→ Task description
Transcribe every record beneath, precisely as written.

Stored data:
------
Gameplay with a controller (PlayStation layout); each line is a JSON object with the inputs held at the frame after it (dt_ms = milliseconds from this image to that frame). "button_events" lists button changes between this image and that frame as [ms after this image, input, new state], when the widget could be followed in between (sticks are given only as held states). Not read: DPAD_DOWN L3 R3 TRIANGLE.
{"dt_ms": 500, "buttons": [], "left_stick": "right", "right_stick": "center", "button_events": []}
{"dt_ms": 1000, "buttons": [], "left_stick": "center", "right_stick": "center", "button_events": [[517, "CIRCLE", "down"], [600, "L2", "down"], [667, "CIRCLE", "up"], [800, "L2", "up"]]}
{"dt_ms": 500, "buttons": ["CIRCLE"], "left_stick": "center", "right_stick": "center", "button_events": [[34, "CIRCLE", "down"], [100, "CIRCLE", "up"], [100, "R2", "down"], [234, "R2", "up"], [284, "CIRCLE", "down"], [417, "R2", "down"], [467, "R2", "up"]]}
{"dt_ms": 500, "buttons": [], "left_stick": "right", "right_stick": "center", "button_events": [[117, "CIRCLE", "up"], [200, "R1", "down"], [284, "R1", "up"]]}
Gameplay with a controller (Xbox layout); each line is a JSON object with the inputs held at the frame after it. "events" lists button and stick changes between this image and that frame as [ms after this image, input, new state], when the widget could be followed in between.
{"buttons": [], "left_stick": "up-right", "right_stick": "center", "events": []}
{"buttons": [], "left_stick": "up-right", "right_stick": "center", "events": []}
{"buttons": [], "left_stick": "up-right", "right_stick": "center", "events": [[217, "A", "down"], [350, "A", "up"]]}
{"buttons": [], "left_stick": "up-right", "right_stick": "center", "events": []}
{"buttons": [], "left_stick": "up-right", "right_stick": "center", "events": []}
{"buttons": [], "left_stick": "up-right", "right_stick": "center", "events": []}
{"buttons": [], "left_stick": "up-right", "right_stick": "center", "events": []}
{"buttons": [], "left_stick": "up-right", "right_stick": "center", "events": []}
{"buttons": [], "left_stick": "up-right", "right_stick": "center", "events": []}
------
→ Task result
Gameplay with a controller (PlayStation layout); each line is a JSON object with the inputs held at the frame after it (dt_ms = milliseconds from this image to that frame). "button_events" lists button changes between this image and that frame as [ms after this image, input, new state], when the widget could be followed in between (sticks are given only as held states). Not read: DPAD_DOWN L3 R3 TRIANGLE.
{"dt_ms": 500, "buttons": [], "left_stick": "right", "right_stick": "center", "button_events": []}
{"dt_ms": 1000, "buttons": [], "left_stick": "center", "right_stick": "center", "button_events": [[517, "CIRCLE", "down"], [600, "L2", "down"], [667, "CIRCLE", "up"], [800, "L2", "up"]]}
{"dt_ms": 500, "buttons": ["CIRCLE"], "left_stick": "center", "right_stick": "center", "button_events": [[34, "CIRCLE", "down"], [100, "CIRCLE", "up"], [100, "R2", "down"], [234, "R2", "up"], [284, "CIRCLE", "down"], [417, "R2", "down"], [467, "R2", "up"]]}
{"dt_ms": 500, "buttons": [], "left_stick": "right", "right_stick": "center", "button_events": [[117, "CIRCLE", "up"], [200, "R1", "down"], [284, "R1", "up"]]}
Gameplay with a controller (Xbox layout); each line is a JSON object with the inputs held at the frame after it. "events" lists button and stick changes between this image and that frame as [ms after this image, input, new state], when the widget could be followed in between.
{"buttons": [], "left_stick": "up-right", "right_stick": "center", "events": []}
{"buttons": [], "left_stick": "up-right", "right_stick": "center", "events": []}
{"buttons": [], "left_stick": "up-right", "right_stick": "center", "events": [[217, "A", "down"], [350, "A", "up"]]}
{"buttons": [], "left_stick": "up-right", "right_stick": "center", "events": []}
{"buttons": [], "left_stick": "up-right", "right_stick": "center", "events": []}
{"buttons": [], "left_stick": "up-right", "right_stick": "center", "events": []}
{"buttons": [], "left_stick": "up-right", "right_stick": "center", "events": []}
{"buttons": [], "left_stick": "up-right", "right_stick": "center", "events": []}
{"buttons": [], "left_stick": "up-right", "right_stick": "center", "events": []}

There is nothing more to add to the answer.